(Data items)
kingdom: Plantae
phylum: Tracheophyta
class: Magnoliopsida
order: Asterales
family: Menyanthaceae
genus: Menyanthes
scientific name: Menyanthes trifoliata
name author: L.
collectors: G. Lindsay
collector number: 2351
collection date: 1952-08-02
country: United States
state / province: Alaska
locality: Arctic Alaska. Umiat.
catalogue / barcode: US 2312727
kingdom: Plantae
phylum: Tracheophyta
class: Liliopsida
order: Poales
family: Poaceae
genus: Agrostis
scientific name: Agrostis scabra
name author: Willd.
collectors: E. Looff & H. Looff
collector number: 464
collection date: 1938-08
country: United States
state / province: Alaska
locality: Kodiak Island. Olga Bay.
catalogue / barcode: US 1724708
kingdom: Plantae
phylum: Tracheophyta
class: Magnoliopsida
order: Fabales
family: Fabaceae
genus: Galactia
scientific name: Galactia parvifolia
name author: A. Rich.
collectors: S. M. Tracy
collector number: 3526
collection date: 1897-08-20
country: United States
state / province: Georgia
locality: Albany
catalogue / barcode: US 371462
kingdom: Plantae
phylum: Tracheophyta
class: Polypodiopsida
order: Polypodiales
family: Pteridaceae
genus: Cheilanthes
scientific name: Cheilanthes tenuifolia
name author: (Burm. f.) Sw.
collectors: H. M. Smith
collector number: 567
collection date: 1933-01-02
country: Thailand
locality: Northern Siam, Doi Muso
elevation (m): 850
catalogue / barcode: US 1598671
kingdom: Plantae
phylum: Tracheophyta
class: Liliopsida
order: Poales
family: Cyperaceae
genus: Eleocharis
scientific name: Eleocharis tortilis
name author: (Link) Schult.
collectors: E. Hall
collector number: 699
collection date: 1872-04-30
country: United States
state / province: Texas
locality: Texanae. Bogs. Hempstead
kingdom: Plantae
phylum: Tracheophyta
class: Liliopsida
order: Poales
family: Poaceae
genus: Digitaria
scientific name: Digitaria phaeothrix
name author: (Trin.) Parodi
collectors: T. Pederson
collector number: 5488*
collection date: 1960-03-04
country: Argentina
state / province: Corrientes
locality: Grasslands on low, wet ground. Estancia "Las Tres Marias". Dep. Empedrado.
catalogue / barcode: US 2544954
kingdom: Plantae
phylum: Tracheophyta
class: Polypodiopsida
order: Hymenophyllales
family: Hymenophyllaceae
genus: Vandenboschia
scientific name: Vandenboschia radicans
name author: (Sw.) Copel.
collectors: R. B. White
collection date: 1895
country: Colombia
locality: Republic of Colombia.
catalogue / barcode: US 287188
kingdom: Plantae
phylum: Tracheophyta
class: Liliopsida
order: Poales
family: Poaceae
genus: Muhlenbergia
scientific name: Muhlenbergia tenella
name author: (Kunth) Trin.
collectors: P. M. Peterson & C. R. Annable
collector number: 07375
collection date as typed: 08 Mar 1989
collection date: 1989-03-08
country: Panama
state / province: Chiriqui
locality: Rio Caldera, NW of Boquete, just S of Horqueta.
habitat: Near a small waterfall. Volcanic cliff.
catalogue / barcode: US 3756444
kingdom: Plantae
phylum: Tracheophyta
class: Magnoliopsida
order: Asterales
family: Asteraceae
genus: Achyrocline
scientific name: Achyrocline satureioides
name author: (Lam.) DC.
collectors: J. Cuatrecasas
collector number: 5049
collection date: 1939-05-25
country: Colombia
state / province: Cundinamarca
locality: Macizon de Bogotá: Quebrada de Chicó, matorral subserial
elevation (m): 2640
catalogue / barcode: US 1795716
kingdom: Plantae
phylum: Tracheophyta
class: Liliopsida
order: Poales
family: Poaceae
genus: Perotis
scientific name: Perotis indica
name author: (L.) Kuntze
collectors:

• [What the task requires]:
Put every line above into a numbered list, leaving out any blank lines.

• [Complete response]:
1. kingdom: Plantae
2. phylum: Tracheophyta
3. class: Magnoliopsida
4. order: Asterales
5. family: Menyanthaceae
6. genus: Menyanthes
7. scientific name: Menyanthes trifoliata
8. name author: L.
9. collectors: G. Lindsay
10. collector number: 2351
11. collection date: 1952-08-02
12. country: United States
13. state / province: Alaska
14. locality: Arctic Alaska. Umiat.
15. catalogue / barcode: US 2312727
16. kingdom: Plantae
17. phylum: Tracheophyta
18. class: Liliopsida
19. order: Poales
20. family: Poaceae
21. genus: Agrostis
22. scientific name: Agrostis scabra
23. name author: Willd.
24. collectors: E. Looff & H. Looff
25. collector number: 464
26. collection date: 1938-08
27. country: United States
28. state / province: Alaska
29. locality: Kodiak Island. Olga Bay.
30. catalogue / barcode: US 1724708
31. kingdom: Plantae
32. phylum: Tracheophyta
33. class: Magnoliopsida
34. order: Fabales
35. family: Fabaceae
36. genus: Galactia
37. scientific name: Galactia parvifolia
38. name author: A. Rich.
39. collectors: S. M. Tracy
40. collector number: 3526
41. collection date: 1897-08-20
42. country: United States
43. state / province: Georgia
44. locality: Albany
45. catalogue / barcode: US 371462
46. kingdom: Plantae
47. phylum: Tracheophyta
48. class: Polypodiopsida
49. order: Polypodiales
50. family: Pteridaceae
51. genus: Cheilanthes
52. scientific name: Cheilanthes tenuifolia
53. name author: (Burm. f.) Sw.
54. collectors: H. M. Smith
55. collector number: 567
56. collection date: 1933-01-02
57. country: Thailand
58. locality: Northern Siam, Doi Muso
59. elevation (m): 850
60. catalogue / barcode: US 1598671
61. kingdom: Plantae
62. phylum: Tracheophyta
63. class: Liliopsida
64. order: Poales
65. family: Cyperaceae
66. genus: Eleocharis
67. scientific name: Eleocharis tortilis
68. name author: (Link) Schult.
69. collectors: E. Hall
70. collector number: 699
71. collection date: 1872-04-30
72. country: United States
73. state / province: Texas
74. locality: Texanae. Bogs. Hempstead
75. kingdom: Plantae
76. phylum: Tracheophyta
77. class: Liliopsida
78. order: Poales
79. family: Poaceae
80. genus: Digitaria
81. scientific name: Digitaria phaeothrix
82. name author: (Trin.) Parodi
83. collectors: T. Pederson
84. collector number: 5488*
85. collection date: 1960-03-04
86. country: Argentina
87. state / province: Corrientes
88. locality: Grasslands on low, wet ground. Estancia "Las Tres Marias". Dep. Empedrado.
89. catalogue / barcode: US 2544954
90. kingdom: Plantae
91. phylum: Tracheophyta
92. class: Polypodiopsida
93. order: Hymenophyllales
94. family: Hymenophyllaceae
95. genus: Vandenboschia
96. scientific name: Vandenboschia radicans
97. name author: (Sw.) Copel.
98. collectors: R. B. White
99. collection date: 1895
100. country: Colombia
101. locality: Republic of Colombia.
102. catalogue / barcode: US 287188
103. kingdom: Plantae
104. phylum: Tracheophyta
105. class: Liliopsida
106. order: Poales
107. family: Poaceae
108. genus: Muhlenbergia
109. scientific name: Muhlenbergia tenella
110. name author: (Kunth) Trin.
111. collectors: P. M. Peterson & C. R. Annable
112. collector number: 07375
113. collection date as typed: 08 Mar 1989
114. collection date: 1989-03-08
115. country: Panama
116. state / province: Chiriqui
117. locality: Rio Caldera, NW of Boquete, just S of Horqueta.
118. habitat: Near a small waterfall. Volcanic cliff.
119. catalogue / barcode: US 3756444
120. kingdom: Plantae
121. phylum: Tracheophyta
122. class: Magnoliopsida
123. order: Asterales
124. family: Asteraceae
125. genus: Achyrocline
126. scientific name: Achyrocline satureioides
127. name author: (Lam.) DC.
128. collectors: J. Cuatrecasas
129. collector number: 5049
130. collection date: 1939-05-25
131. country: Colombia
132. state / province: Cundinamarca
133. locality: Macizon de Bogotá: Quebrada de Chicó, matorral subserial
134. elevation (m): 2640
135. catalogue / barcode: US 1795716
136. kingdom: Plantae
137. phylum: Tracheophyta
138. class: Liliopsida
139. order: Poales
140. family: Poaceae
141. genus: Perotis
142. scientific name: Perotis indica
143. name author: (L.) Kuntze
144. collectors:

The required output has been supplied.